Around 12:30 I tried to put Parker down for his nap, and something just wasn’t right. He tried to close his eyes, but it almost seemed as if it were easier keeping them open then closing them. This was odd, as he was yawning and tired and really ready for his nap… but just couldn’t seem to close his eyes. I prayed to God over and over again…please protect my baby…please heal him Lord…please hold him in your loving embrace… please heal him Lord…
So then I got up and stuck my finger down his throat (nice segway huh?) and made him throw up. He did… three times. He seemed ok. Maybe even better? I couldn’t tell. But he certainly wasn’t acting abnormal.
As far as other behaviors, he was acting totally normal. No fever. Playing with his brother. Running around. Grandma and Grandpa even came over around 1:30 and he was outside with them for over an hour.
Around 3:00 pm I tried to put him down again… and it was the same as before, only worse. Now it was almost as if he couldn’t close his eyes. He seemed to blink fine, but actually keeping his eyes closed appeared to be an effort of his part.
Around 5:30, we had all eaten dinner and Parker had not eaten a bite. He wanted to be held and lay his head down, but wasn’t going to sleep. I finally (yes, I know, what on earth was I thinking waiting this long) I counted the pills. To my shock AND HORROR, there were THIRTEEN missing. 13. ONE-THREE.
I called the ask-a-nurse and she connected me to poison control. They told me to take him in and I brought him to the ER. We got him set up on heart monitors and a bunch of other stuff I couldn’t see clearly through my tears (I was sobbing like a maniac) and tested his oxygen. Everything was normal except his heart rate, which was slightly elevated.
The Doc called poison control from the room and got the info on how to treat my little man. Thankfully-all his stats looked good… they all just thought it would be best to keep his heart under observation for another couple hours. There was still a risk of seizures and heart failure.

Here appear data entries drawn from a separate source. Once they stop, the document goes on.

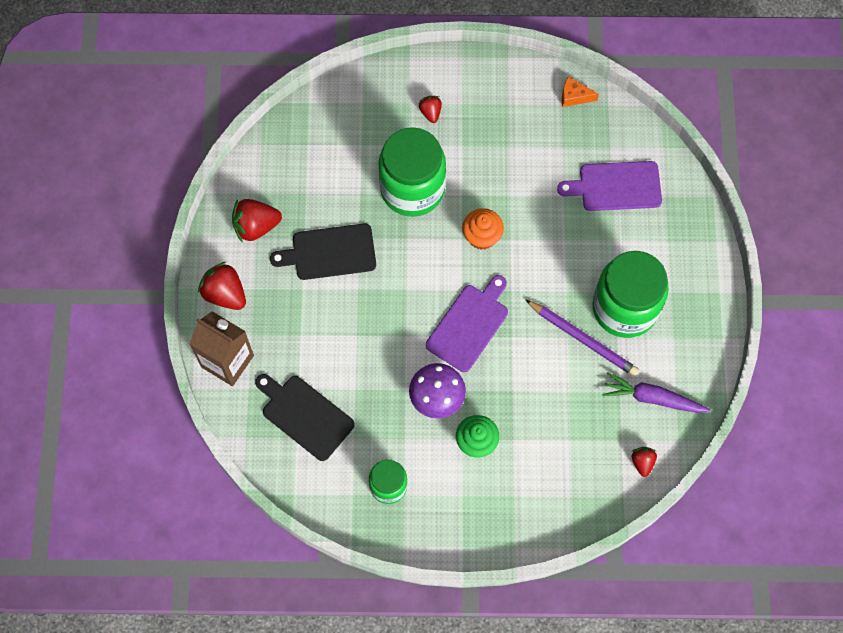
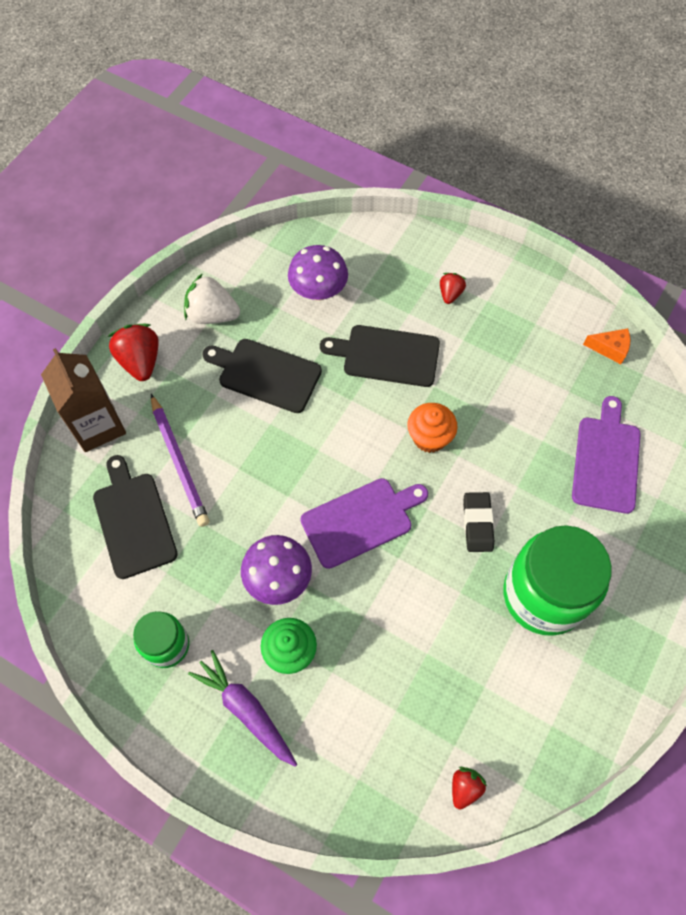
camera: 30 degrees right, 5 degrees down
red strawberry [232,199,282,243] -> white strawberry [184,273,240,324]
green jar [378,127,446,217] -> black cutting board [320,325,440,387]
purple pencil [526,300,639,377] -> purple pencil moved to [151,394,210,527]
purple cutting board [557,161,662,211] -> purple cutting board turned 75 degrees clockwise [572,396,641,514]
orange cheese [562,76,599,107] -> orange cheese turned 150 degrees clockwise [583,328,630,364]
purple carrot [602,372,710,413] -> purple carrot moved to [188,650,298,767]
none -> purple mushroom [288,245,348,301]
none -> black eraser [463,492,494,552]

So I sat in the ER rocking my baby who had about 6 zillions wires hooked up to him and praying over him.
… he was better. He was laughing and charming the doctor and nurse… he was smiling and shouting at America’s Funniest Home Videos… he was saying, "Home! Home! Home! Go! Go! Go!"
Oh be still my heart. The doctors thought that he might have consumed one or two, but defiantely not 13.
I called my girlfriend Linnea (who I had placed a dramatic call to on the way to the hospital) and found out that she and her entire family had joined hands and prayed over Parker… I cannot even begin to tell you what that has meant to me. I am SUCH a believer in the power of prayer… and to have someone do that-without prompting… with total love and concern as their motivation… well, it just about made me start sobbing again.
It is now 8:30 pm and Parker seems ok. I think I am going to try and put him to bed. I know mommy could use a good nights rest.
Oh..and as I was checking out, the nurse thoughtfully reminded me, "No more pills for Parker."
Ha! We had a good chuckle over that one.